Nach dem Sturz von Präsident Nkrumah folgten politisch unruhige Zeiten, die viele MusikerInnen dazu veranlassten in die USA, nach England, Nigeria oder auch Deutschland zu emigrieren.
So entstand im Hamburg der 1980iger Jahre der sogenannte Burger Highlife, der Synthesizer und Drumcomputer anstatt des traditionellen Instrumentariums verwendete. Über Umwege fand diese Variation seinen Weg in den 1990igern wieder nach Ghana und wurde dort sehr populär.
Die politische Instabilität und anhaltende ökonomische Krise führte im Laufe der 70iger und 80iger Jahre zu einem religiösen Boom und viele der verbliebenen MusikerInnen verlegten ihre Bühne von den Nachtclubs in die Kirchen. Gospelmusik eroberte die Charts und ist bis heute einer der erfolgreichsten Musikrichtungen des Landes.
Die letzte große musikalische Neuerung in Ghana - sieht man vom Gangnam Style inspirierten Azonto ab - ist wohl Hiplife: eine Symbiose aus US-Hip Hop und Highlife. Der erste Hiplife-Künstler war der in den USA aufgewachsene Rapper Reggie Rockstone, der heute eine bekannte Bar in Accra betreibt. Er war der erste ghananische Musiker, der in Twi rappte, der Sprache der Ashanti, einer der größten und wichtigsten Volksgruppen Ghanas.

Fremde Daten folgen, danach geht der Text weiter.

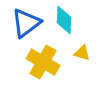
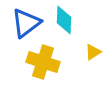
yellow triangle: moved 11 px right, 1 px up; rotated 48 degrees counterclockwise
yellow cross: rotated 12 degrees counterclockwise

Mit Rappern wie Mensah oder der Band Buk Bak ist Hiplife der Sound der Jugend Ghanas geworden, den man heute am öftesten auf den Straßen hört. Und obwohl der Glanz der frühen Jahre mit Sicherheit schon lange verflogen ist, ist Highlife auf keinen Fall ganz verschwunden. Ob im Taxi, ob aus kleinen Bars in Accra oder Kumasi, immer noch prägen die hellen Bläser, synkopischen Percussions und ineinander verwobenen Gitarren den Sound der Städte Ghanas. Und nicht nur das. Gerade in den letzten Jahren haben weltweit viele MusikerInnen, von Vampire Weekend über St Vincent bis zu Brian Eno darauf Bezug genommen. Letzterer hat dieses Jahr sogar gemeinsam mit Karl Hyde eine Platte mit dem Namen Highlife veröffentlicht.
Tipp
Mehr Fotos& Videos finden sich während der nächsten Tage auch hier. Nach den Feiertagen folgt der nächste FM4 Blog von Andreas Spechtl.
Mittlerweile ist es kurz vor 20 Uhr, wir sollten bald in Tamale angekommen sein. Die laute Musik ist noch lauteren Soap Operas und Action Serien aus Nollywood gewichen. Es ist dunkel auf den Straßen, doch man kann den Unterschied zum tropischeren Süden schon erahnen. Die Landschaft wird karger und trockener, die Sahelzone, die an der Grenze zu Burkina Faso beginnt, macht sich bereits bemerkbar.
Dort, in der dürren Landschaft von Mali und dem Niger, wird auch die Musik eine ganz andere werden. Die Tuareg-Gitarren aus Agadez, die psychedelischen Autotune-Vocals von Mdou Moctar haben sich dem Staub der Wüste angepasst. Aber das ist eine andere Geschichte.